MATERIAL:
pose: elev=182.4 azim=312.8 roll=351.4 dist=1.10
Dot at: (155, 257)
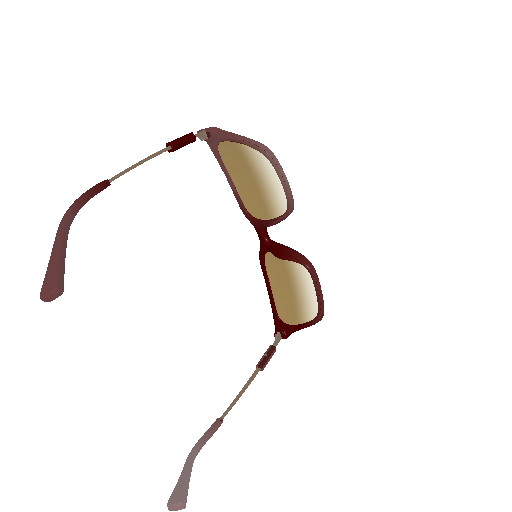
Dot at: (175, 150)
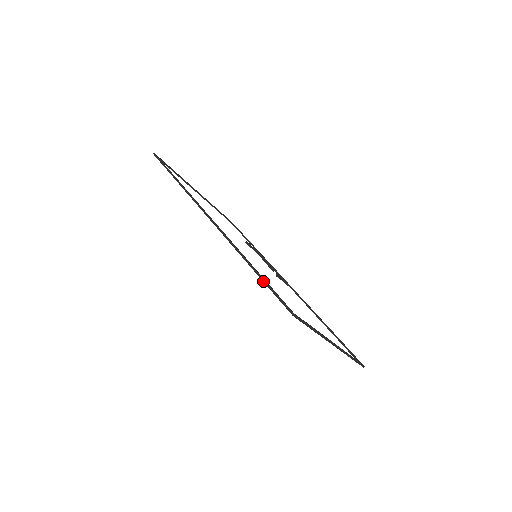
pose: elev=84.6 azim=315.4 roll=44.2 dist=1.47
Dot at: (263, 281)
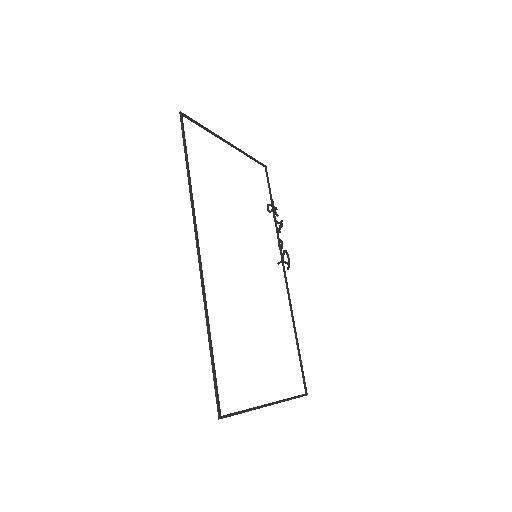
Dot at: (212, 367)
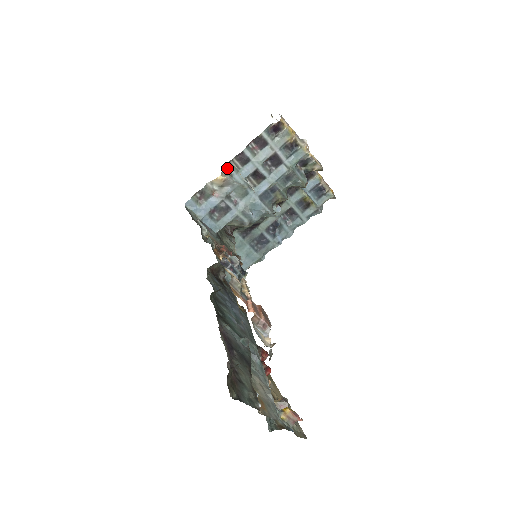
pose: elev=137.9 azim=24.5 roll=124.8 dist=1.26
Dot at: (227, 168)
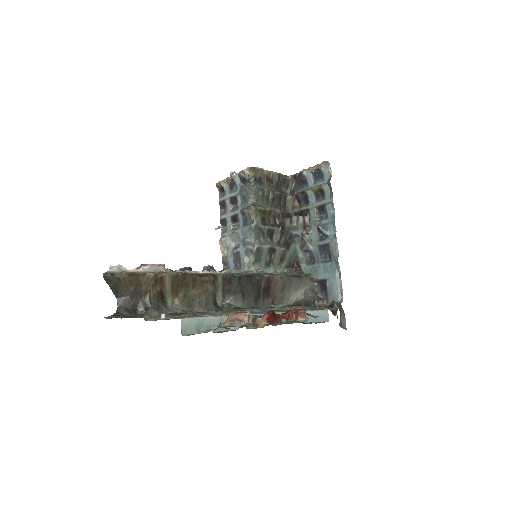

GIVEN PROBLEM:
Rename "pose" to "camera" in all the items above and write them out again with nothing else changed. Leave the pictures out.

WRITTEN SOLUTION:
camera: elev=182.4 azim=312.8 roll=351.4 dist=1.10
Dot at: (155, 257)
Dot at: (175, 150)
camera: elev=84.6 azim=315.4 roll=44.2 dist=1.47
Dot at: (263, 281)
Dot at: (212, 367)
camera: elev=137.9 azim=24.5 roll=124.8 dist=1.26
Dot at: (227, 168)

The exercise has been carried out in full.